» **What you have to do**
Find how many lines of the following entries contain "player". Reply with the number alone.

» **Records for the task**

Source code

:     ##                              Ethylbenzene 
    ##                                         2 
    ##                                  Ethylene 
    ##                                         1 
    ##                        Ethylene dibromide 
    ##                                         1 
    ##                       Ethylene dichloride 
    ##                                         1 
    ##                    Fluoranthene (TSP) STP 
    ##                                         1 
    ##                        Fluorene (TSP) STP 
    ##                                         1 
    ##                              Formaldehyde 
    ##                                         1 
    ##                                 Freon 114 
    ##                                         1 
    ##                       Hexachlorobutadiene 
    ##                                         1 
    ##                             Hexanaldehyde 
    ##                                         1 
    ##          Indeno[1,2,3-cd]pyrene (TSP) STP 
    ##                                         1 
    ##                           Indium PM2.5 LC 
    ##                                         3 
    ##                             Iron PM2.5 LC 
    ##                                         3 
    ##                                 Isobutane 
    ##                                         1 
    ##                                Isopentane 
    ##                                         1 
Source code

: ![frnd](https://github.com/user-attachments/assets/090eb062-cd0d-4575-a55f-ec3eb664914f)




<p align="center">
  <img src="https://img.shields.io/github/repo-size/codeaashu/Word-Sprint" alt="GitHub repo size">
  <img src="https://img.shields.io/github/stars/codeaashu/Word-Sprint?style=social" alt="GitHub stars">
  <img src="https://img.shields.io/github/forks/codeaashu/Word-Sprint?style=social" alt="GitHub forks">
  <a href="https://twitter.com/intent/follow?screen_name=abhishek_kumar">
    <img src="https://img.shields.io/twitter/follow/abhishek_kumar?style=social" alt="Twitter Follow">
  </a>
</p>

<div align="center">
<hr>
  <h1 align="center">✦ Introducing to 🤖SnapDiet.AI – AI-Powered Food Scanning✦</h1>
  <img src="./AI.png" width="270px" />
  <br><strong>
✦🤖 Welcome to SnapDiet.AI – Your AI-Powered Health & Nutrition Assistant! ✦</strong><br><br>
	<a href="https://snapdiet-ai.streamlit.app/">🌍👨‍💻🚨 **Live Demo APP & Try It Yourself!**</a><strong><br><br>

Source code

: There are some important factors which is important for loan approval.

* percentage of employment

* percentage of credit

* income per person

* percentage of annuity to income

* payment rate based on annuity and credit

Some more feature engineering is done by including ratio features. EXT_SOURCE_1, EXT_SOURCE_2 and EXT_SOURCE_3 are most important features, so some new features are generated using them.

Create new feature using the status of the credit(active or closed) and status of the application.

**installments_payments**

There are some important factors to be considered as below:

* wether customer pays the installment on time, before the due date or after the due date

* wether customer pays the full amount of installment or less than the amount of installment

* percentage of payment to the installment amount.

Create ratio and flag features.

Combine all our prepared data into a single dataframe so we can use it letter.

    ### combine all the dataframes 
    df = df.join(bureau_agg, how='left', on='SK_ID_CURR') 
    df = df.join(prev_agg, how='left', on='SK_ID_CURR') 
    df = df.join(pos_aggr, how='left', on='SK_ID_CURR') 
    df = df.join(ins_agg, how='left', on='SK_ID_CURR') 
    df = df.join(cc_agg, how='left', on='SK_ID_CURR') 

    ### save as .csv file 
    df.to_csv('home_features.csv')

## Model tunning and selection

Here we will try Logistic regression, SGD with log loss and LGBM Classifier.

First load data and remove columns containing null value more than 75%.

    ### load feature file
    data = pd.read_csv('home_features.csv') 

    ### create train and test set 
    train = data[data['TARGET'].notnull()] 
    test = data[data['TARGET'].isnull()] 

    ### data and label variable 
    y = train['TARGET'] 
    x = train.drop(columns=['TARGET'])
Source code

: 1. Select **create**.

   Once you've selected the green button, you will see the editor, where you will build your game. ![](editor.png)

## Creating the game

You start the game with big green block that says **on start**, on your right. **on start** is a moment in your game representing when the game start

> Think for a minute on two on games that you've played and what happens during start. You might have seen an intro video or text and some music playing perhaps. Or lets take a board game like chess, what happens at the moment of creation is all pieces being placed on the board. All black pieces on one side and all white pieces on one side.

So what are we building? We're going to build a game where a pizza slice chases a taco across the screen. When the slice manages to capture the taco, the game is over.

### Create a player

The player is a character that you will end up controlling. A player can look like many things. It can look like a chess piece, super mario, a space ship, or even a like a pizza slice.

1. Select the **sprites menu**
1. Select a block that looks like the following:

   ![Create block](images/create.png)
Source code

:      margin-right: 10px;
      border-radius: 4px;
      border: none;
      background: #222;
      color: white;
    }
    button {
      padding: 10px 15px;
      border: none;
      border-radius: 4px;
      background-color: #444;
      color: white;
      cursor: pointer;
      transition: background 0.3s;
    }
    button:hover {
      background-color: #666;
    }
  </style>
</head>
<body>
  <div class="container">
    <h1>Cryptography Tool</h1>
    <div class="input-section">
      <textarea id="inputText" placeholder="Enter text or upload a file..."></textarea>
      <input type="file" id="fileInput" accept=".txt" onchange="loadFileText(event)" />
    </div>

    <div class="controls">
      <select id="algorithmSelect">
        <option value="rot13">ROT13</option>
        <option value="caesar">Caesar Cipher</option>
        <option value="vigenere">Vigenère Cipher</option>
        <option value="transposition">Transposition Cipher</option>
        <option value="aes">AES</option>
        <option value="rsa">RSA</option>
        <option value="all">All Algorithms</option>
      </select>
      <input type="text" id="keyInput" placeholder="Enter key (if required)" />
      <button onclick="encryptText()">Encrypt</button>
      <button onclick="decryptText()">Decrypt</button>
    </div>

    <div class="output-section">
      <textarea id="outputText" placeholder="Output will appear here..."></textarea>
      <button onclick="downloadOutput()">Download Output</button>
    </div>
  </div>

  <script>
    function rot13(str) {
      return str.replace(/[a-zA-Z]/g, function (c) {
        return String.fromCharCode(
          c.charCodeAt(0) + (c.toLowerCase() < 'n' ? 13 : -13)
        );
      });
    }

» **Reply to the exercise**
2